雨の闖入者 The Best BondS-2
「雨の原因、あるのは……湖なのかな。海、なのかな……?」
屋敷に帰ってきた三人はラフが待っていた宛がわれた部屋の一室で床に地図を広げていた。
本日調べた湖にバツ印を付け、明日の予定を立てるにあたって独り言のように呟いたエナにジストが地図から顔を上げる。
「あと、不気味な風ってのも気になるポイントだね。今までユーノでそんな話は聞いたことなかったしー?」
そういえばそんな話もあったなと思い出して頷いたエナの隣でゼルは地図の一点をじっと見詰めていた。

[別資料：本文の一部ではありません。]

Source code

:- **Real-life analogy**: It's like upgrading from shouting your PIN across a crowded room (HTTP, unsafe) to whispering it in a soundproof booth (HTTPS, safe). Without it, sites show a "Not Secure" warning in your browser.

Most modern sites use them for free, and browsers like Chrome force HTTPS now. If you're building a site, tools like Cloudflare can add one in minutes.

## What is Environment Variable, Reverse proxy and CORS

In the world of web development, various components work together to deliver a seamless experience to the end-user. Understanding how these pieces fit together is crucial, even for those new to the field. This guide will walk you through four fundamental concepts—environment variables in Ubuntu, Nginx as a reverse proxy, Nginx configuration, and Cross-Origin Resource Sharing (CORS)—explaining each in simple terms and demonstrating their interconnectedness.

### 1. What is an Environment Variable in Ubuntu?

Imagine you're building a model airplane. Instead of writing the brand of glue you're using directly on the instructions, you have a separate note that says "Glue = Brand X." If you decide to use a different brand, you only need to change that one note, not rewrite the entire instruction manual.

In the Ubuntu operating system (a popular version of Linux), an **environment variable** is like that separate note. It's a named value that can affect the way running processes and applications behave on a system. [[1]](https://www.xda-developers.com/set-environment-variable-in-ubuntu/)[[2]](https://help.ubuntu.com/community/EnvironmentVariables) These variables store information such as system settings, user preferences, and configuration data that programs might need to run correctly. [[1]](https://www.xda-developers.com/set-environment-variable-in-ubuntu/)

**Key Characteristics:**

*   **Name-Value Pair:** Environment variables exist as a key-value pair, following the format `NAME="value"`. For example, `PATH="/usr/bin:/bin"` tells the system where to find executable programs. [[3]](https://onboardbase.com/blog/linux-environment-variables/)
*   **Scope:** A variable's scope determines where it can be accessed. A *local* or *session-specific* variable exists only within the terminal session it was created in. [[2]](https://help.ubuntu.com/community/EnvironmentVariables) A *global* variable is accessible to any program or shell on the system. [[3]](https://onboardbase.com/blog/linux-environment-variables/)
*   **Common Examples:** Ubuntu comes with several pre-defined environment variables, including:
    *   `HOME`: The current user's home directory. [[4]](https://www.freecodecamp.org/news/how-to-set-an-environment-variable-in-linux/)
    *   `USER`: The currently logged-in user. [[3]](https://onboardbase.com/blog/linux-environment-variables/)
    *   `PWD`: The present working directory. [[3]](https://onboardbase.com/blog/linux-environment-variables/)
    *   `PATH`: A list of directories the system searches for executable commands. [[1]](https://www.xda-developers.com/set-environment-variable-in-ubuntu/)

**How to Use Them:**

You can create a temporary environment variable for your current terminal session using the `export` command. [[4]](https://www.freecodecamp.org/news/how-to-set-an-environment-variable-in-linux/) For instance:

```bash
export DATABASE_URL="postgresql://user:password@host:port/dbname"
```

地図なんて見てもわからないくせに、と思いながらゼルを見遣ると、
ゼルが淡い灰色の瞳をエナに向けて、再度地図に視線を戻し、鈍く銀色に光る人差し指で地図の海面を指した。
「……なぁ、それってよ……確か海の方から吹いてくるっつってたよな……?」
探るような声音は、ゼルにしては珍しいものだった。
エナの目も自然とゼルの指を追う。
「ウン。でもそれがどうし………」
エナが言葉を区切り、ゼルの顔を凝視した。
「………そっか。」
呟くエナの瞳が強い光を宿す。
「その風の音。それが雨を作る何かが生み出す副産物……ってコトね……?」
確かめるようなエナの慎重な言葉にゼルも神妙に頷いた。
「たまにはゼルも役立つよーなこと言うんだなぁー。いやぁ感心感心!」
茶化すような言葉遣いで褒めたたえるジストにエナが諌めるようでいて真剣な視線を投げる。
その瞳の中には一刻も早く海を渡りたいという焦りが見え隠れしていた。